Predictive analysis, in conjunction with data mining, statistical methods, and machine learning, studies data to predict the likelihood of a future outcome and inform business forecasting appropriately.
What are the benefits of advanced analytics?
Modern advanced data analytics tools allow you to analyze and operationalize more data, faster. The insights generated also empower better and more accurate decision-making that drives enhanced ROI.
More time to focus on strategy
The right selection of advanced analytics tools can reduce the resources needed to streamline the process of sorting and analyzing data. Enterprises can input large amounts of data and operationalize the insights faster. This frees up analysts to take on more valuable projects and gives leaders more time to focus on strategy for business improvement.

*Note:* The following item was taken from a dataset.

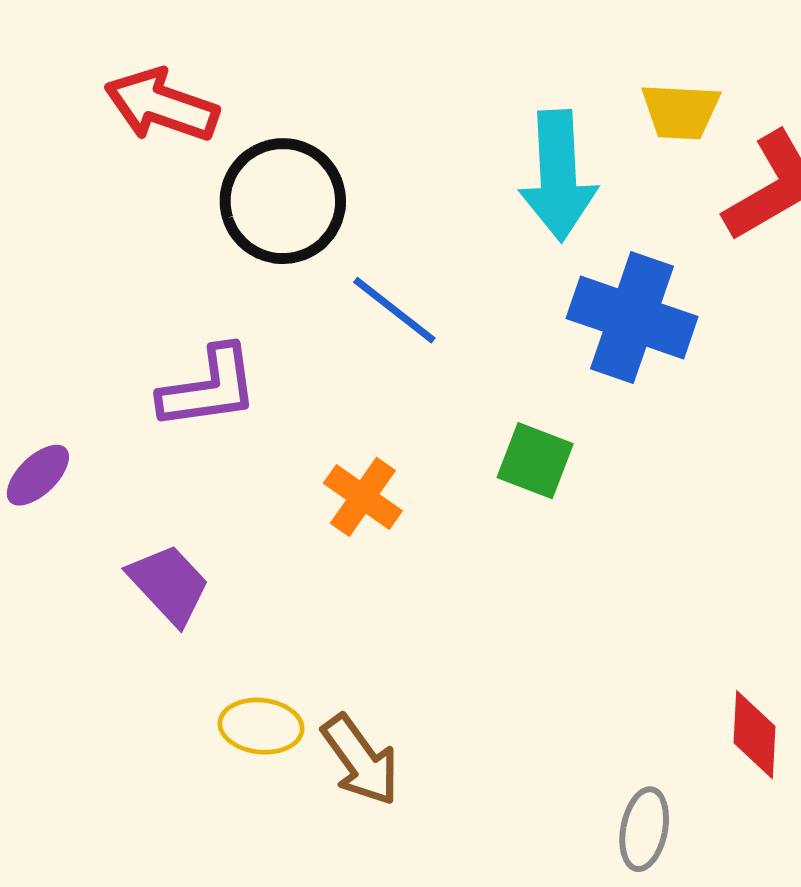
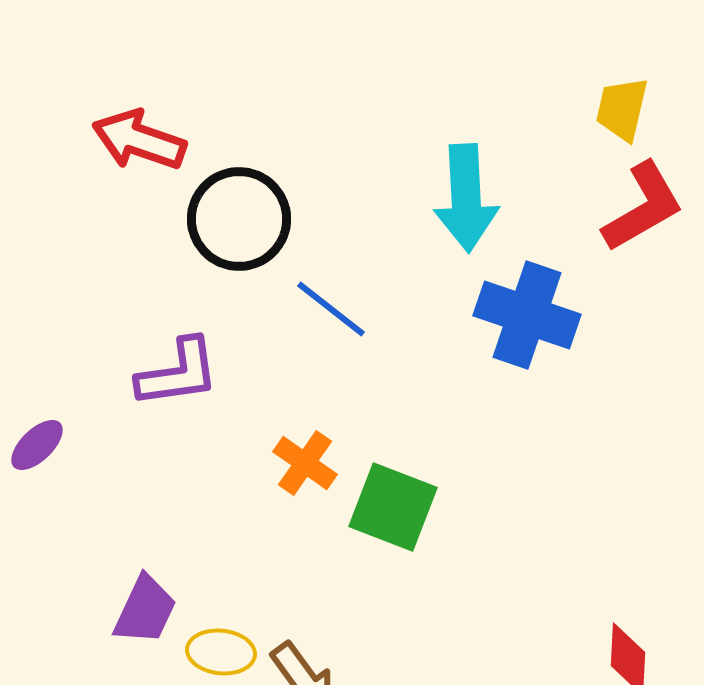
yellow trapezoid: (681, 111) -> (622, 109), moved, turned 100
green square: (535, 461) -> (393, 507), moved, size x1.4
purple trapezoid: (169, 584) -> (145, 610), moved, turned 68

More accurate decision-making
Advanced analytics gives deeper insight into data, turning that data into actionable information. This information allows businesses to make fact-based decisions quickly and accurately.
Gain a better ROI
Advanced analytics tools can help you effectively decide where and when to employ resources, which increases operational efficiency and reduces costs. Advanced analytics also uncover customer needs so you can develop and evolve products and services and deliver innovation ahead of your competition.
Data sharing and user empowerment
Advanced analytics tools can support the integration of data from disparate sources and enable secure data sharing across your organization. When data is accessible to employees, they are empowered to identify and act on opportunities—further growing your enterprise.